I get a strange error with Ansible. First of all, the first role works fine but when Ansible tries to execute the seconde one it failed because of ssh error.
Environment:
- OS: CentOS 7
- Ansible version: 2.2.1.0
- Python version: 2.7.5
- OpenSSH version: OpenSSH_6.6.1p1, OpenSSL 1.0.1e-fips 11 Feb 2013
Ansible command which is executed:
ansible-playbook -vvvv -i inventory/dev playbook_update_system.yml --limit "db[0]"
Playbook:
- name: "HUB Playbook | Updating system packages on {{ ansible_hostname }}"
hosts: release_first_half
roles:
- upgrade_system_package
- reboot_server
Role: upgrade_system_package:
- name: "upgrading CentOS system packages on {{ ansible_hostname }}"
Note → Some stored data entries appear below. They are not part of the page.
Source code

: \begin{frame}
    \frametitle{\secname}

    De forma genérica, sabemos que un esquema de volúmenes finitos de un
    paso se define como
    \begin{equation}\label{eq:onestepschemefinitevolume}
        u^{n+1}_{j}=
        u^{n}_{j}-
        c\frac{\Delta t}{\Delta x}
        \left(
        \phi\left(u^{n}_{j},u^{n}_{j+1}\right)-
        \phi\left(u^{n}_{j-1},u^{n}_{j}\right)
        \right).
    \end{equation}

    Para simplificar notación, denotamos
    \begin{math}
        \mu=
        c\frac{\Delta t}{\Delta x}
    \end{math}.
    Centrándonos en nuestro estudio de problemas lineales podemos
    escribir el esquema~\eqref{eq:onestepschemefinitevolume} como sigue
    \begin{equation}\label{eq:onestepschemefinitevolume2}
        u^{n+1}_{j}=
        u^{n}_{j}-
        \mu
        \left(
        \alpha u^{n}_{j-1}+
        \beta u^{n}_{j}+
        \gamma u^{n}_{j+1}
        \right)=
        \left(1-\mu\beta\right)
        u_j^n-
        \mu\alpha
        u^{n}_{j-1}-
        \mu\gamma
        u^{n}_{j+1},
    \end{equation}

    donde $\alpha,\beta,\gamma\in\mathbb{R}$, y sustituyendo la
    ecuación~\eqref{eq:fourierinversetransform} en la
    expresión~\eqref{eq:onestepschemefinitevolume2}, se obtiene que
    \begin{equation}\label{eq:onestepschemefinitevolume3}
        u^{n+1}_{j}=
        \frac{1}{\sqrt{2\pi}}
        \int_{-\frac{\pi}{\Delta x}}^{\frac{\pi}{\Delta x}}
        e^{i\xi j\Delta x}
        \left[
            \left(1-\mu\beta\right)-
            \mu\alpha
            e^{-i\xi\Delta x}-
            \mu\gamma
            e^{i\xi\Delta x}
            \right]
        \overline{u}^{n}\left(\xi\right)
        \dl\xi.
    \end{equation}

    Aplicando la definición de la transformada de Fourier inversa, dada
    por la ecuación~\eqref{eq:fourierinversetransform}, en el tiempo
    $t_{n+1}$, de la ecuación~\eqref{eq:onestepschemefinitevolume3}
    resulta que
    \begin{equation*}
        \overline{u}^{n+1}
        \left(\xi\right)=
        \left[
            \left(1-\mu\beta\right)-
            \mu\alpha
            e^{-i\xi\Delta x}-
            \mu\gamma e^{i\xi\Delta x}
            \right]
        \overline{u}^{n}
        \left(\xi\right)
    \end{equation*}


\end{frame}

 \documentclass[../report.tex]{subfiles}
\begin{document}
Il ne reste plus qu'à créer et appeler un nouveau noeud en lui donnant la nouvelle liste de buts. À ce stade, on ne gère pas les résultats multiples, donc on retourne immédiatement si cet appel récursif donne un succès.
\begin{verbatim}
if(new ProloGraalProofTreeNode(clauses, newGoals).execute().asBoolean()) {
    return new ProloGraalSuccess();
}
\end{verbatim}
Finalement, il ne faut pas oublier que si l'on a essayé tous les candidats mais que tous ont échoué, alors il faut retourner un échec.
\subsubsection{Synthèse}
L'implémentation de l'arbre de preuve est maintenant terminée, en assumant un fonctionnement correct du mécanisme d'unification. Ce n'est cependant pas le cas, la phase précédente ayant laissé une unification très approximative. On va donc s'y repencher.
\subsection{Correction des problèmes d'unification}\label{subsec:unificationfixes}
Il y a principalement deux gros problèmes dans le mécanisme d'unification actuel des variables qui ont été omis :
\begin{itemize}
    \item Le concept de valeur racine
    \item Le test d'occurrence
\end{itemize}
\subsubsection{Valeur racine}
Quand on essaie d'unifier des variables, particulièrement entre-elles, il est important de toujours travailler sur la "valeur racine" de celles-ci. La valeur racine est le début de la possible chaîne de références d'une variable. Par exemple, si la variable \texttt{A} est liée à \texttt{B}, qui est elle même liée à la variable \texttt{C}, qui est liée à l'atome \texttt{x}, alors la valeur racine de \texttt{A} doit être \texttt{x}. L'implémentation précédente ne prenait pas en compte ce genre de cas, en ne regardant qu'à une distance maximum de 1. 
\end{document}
shell: sudo puppet apply -e 'exec{"upgrade-package":command => "/usr/bin/yum clean all; /usr/bin/yum -y update;"}'
when: ansible_distribution == 'CentOS' and 'cassandra' not in group_names
Role: reboot_server:
- name: "reboot CentOS [{{ ansible_hostname }}] server"
shell: sudo puppet apply -e 'exec{"reboot-os":command => "/usr/sbin/reboot"}'
when: ansible_distribution == 'CentOS' and 'cassandra' not in group_names
Current behavior:
- Connection to "db1" node and execute role "upgrade system packages" => OK
- Try to connect to "db1" and execute role "reboot_server" => failed due to ssh.
Error message returned by Ansible:
fatal: [db1]: UNREACHABLE! => { "changed": false, "msg": "Failed to connect to the host via ssh: OpenSSH_6.6.1, OpenSSL 1.0.1e-fips 11 Feb 2013\r\ndebug1: Reading configuration data /USR/newtprod/.ssh/config\r\ndebug1: Reading configuration data /etc/ssh/ssh_config\r\ndebug1: /etc/ssh/ssh_config line 56: Applying options for *\r\ndebug1: auto-mux: Trying existing master\r\ndebug2: fd 3 setting O_NONBLOCK\r\ndebug2: mux_client_hello_exchange: master version 4\r\ndebug3: mux_client_forwards: request forwardings: 0 local, 0 remote\r\ndebug3: mux_client_request_session: entering\r\ndebug3: mux_client_request_alive: entering\r\ndebug3: mux_client_request_alive: done pid = 64994\r\ndebug3: mux_client_request_session: session request sent\r\ndebug1: mux_client_request_session: master session id: 2\r\ndebug3: mux_client_read_packet: read header failed: Broken pipe\r\ndebug2: Control master terminated unexpectedly\r\nShared connection to db1 closed.\r\n", "unreachable": true }
I don't understand because the previous role has been executed successfully on this node. Moreover, we have a lot of playbook which are using same inventory file and they works fine. I tried on another node too but same result.
It's a simple and pretty well-known issue: the shutdown process causes SSH daemon to quit and this breaks the current SSH session (you get the "broken pipe" error). The server reboots properly, but Ansible flow gets interrupted.
You need to add a delay to your
shell
command and run it withasync
option, so that Ansible's SSH session can finish before it gets killed.